In contrast, “Rain Song” is all about the up.
“I wrote that for my daughters, looking at me one day,” he says, quoting the lyrics:
I woke up a different man today
I feel the power in all the daybreak words you say
As long as I am here you will always have a home
And I will always be with you, even when you are alone
“As long as my daughters are there, it will always be there – the magic in music,” he says.
The song “Send Me a Message,” in contrast, is all about devotion.
“It’s a very happy song,” he says. “I always heard about relationships where one person said, ‘If you die, please come back and do something to send a message.’ So I wrote about that. If my wife dies before me, change the channel or raise the chairs, all about her letting me know that heaven’s there. I really mean that song. If I was to die, I would do everything I could to let her know I was waiting.”
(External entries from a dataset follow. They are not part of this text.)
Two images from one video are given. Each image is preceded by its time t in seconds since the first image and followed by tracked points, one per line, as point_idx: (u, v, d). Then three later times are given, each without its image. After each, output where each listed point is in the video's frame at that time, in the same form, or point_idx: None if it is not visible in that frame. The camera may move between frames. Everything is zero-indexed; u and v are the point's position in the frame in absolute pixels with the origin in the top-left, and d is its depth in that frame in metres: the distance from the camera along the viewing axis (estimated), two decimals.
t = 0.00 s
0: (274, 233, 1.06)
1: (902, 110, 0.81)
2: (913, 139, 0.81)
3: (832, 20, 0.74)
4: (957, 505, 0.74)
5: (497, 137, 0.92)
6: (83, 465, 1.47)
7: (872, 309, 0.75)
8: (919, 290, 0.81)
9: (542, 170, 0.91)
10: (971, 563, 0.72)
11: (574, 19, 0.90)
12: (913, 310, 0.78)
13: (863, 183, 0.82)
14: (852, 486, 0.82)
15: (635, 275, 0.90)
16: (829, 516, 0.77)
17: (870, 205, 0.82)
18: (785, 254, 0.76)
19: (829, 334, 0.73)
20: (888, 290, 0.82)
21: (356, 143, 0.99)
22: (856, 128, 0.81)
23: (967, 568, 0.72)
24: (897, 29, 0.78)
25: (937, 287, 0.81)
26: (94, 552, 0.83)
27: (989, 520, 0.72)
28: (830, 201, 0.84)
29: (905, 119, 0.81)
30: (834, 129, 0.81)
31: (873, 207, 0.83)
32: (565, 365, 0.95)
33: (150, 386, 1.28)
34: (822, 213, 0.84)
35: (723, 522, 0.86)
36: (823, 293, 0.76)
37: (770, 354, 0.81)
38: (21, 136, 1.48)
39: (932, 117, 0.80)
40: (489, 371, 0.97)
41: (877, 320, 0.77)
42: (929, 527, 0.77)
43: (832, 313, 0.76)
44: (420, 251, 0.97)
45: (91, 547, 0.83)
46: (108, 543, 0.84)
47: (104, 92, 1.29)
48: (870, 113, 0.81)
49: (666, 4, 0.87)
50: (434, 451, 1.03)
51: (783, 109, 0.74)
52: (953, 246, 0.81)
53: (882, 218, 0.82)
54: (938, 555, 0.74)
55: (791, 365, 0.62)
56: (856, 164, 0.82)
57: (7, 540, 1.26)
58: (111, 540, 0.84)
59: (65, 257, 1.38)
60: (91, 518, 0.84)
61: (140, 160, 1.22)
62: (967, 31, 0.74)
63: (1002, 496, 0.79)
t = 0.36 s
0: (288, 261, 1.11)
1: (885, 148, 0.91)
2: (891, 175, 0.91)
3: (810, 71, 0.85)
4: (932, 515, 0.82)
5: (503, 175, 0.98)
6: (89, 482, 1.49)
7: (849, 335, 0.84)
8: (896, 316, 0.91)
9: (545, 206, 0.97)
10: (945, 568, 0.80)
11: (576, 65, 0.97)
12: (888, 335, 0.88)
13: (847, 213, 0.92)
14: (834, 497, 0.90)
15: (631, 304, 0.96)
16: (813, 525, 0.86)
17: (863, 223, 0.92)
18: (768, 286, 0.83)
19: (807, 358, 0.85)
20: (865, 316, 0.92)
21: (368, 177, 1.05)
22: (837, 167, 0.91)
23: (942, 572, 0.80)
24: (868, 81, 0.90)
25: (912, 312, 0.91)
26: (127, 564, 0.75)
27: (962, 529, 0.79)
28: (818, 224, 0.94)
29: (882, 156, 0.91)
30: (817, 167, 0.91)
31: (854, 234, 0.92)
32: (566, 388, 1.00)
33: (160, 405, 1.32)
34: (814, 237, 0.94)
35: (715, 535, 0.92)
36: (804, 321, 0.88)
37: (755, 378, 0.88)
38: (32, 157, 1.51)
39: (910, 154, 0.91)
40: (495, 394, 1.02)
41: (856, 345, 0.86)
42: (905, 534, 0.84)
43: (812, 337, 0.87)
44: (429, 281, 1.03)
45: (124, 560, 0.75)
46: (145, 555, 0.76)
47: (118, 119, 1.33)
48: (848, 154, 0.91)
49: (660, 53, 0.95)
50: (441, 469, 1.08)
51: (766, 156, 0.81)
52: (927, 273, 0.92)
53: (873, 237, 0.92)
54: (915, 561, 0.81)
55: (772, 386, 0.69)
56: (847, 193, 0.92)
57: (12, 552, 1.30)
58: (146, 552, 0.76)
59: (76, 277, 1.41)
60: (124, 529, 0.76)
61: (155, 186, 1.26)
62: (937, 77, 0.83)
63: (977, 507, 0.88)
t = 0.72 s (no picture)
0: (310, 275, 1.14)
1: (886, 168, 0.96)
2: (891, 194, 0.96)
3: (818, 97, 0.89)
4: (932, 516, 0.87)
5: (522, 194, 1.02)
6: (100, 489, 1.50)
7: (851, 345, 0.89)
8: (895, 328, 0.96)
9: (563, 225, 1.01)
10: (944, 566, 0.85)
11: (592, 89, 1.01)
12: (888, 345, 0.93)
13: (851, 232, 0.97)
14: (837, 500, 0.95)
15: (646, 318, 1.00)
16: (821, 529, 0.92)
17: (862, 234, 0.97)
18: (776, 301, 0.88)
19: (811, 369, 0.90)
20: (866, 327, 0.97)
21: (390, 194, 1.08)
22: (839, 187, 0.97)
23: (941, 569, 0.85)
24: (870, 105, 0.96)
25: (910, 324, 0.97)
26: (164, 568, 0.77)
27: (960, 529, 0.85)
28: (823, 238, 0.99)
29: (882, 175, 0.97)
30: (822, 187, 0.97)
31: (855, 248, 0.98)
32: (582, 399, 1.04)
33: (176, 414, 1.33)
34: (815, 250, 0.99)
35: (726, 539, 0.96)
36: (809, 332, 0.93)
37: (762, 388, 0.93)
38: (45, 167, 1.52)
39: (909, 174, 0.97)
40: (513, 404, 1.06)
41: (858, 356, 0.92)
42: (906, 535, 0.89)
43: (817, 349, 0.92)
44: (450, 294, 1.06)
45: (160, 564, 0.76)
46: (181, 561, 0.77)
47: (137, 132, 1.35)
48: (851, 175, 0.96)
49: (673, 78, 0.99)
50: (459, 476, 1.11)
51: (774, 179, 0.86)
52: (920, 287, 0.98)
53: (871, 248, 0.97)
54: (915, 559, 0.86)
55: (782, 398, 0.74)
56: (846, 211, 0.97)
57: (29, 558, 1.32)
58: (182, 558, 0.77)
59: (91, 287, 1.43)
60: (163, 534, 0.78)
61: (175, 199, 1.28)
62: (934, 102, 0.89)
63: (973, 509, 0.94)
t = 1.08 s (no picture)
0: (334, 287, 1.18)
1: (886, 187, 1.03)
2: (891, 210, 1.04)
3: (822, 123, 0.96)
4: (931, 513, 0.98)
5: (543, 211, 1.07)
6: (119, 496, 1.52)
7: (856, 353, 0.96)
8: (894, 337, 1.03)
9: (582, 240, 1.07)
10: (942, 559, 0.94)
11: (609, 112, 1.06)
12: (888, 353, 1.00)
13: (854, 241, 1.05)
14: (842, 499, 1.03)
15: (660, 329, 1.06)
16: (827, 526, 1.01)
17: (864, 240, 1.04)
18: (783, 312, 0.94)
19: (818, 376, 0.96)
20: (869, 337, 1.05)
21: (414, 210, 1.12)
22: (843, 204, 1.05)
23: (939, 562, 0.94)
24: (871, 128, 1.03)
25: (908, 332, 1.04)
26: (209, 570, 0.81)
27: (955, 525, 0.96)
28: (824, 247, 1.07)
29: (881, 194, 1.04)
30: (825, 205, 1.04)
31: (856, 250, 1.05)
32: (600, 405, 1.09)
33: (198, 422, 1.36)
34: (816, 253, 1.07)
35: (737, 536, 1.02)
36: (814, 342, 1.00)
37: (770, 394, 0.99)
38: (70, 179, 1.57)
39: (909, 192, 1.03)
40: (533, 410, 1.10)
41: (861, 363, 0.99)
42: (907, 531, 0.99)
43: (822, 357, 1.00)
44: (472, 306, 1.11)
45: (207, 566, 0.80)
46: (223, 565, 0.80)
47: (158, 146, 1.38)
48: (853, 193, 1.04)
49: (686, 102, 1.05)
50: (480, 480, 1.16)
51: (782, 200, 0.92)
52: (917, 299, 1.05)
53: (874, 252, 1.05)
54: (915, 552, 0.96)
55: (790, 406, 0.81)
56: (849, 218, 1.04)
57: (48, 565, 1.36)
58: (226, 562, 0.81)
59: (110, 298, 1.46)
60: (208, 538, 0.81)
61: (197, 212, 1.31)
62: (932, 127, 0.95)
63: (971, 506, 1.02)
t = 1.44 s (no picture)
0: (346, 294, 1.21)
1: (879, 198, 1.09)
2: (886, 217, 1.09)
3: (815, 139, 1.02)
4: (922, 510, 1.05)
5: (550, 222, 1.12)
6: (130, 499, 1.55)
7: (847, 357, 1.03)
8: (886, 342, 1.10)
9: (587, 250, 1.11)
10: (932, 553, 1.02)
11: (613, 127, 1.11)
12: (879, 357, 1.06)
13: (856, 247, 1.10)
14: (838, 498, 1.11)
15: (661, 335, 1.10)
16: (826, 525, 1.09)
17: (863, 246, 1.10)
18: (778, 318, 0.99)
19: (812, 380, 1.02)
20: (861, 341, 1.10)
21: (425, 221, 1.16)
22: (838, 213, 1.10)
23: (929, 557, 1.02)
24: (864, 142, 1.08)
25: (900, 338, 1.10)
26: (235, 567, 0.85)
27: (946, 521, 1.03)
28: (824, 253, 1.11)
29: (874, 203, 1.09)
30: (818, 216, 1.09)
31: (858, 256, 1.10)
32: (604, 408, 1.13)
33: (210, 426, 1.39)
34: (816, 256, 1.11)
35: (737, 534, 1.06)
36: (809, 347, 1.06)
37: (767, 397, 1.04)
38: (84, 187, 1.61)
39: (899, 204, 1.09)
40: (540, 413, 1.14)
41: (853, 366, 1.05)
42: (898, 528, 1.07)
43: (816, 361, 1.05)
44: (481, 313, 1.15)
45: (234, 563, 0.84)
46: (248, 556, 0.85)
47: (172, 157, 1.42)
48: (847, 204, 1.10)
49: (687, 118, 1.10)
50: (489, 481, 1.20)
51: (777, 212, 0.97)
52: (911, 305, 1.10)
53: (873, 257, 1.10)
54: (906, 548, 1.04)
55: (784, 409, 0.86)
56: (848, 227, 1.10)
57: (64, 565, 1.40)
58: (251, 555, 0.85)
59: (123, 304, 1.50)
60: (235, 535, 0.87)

The music-making reflected the immediacy and intimacy of the songs, much of the recording done at home, with contributions from long-time friends and collaborators, guitarist Emerson Swinford and bass player John Fregmen, plus newcomer Mark Lucier on drums. But even though Olsson and Lucier had never played together before, they have strong ties -- for many years Lucier has worked with Olsson’s father Milton, the orchestra director at Michigan Technological University. The result, Olsson believes, is a much more open and revealing set of songs than he’s ever done before.
“In past records, maybe with the electronics and things I was hiding emotions,” he says.
This time he wanted everything to shine through.
“If I didn’t feel good now, something would really be wrong with me. I feel good and happy that my happiness isn’t based on the music business. I have no expectations except for my own artistic expectations.”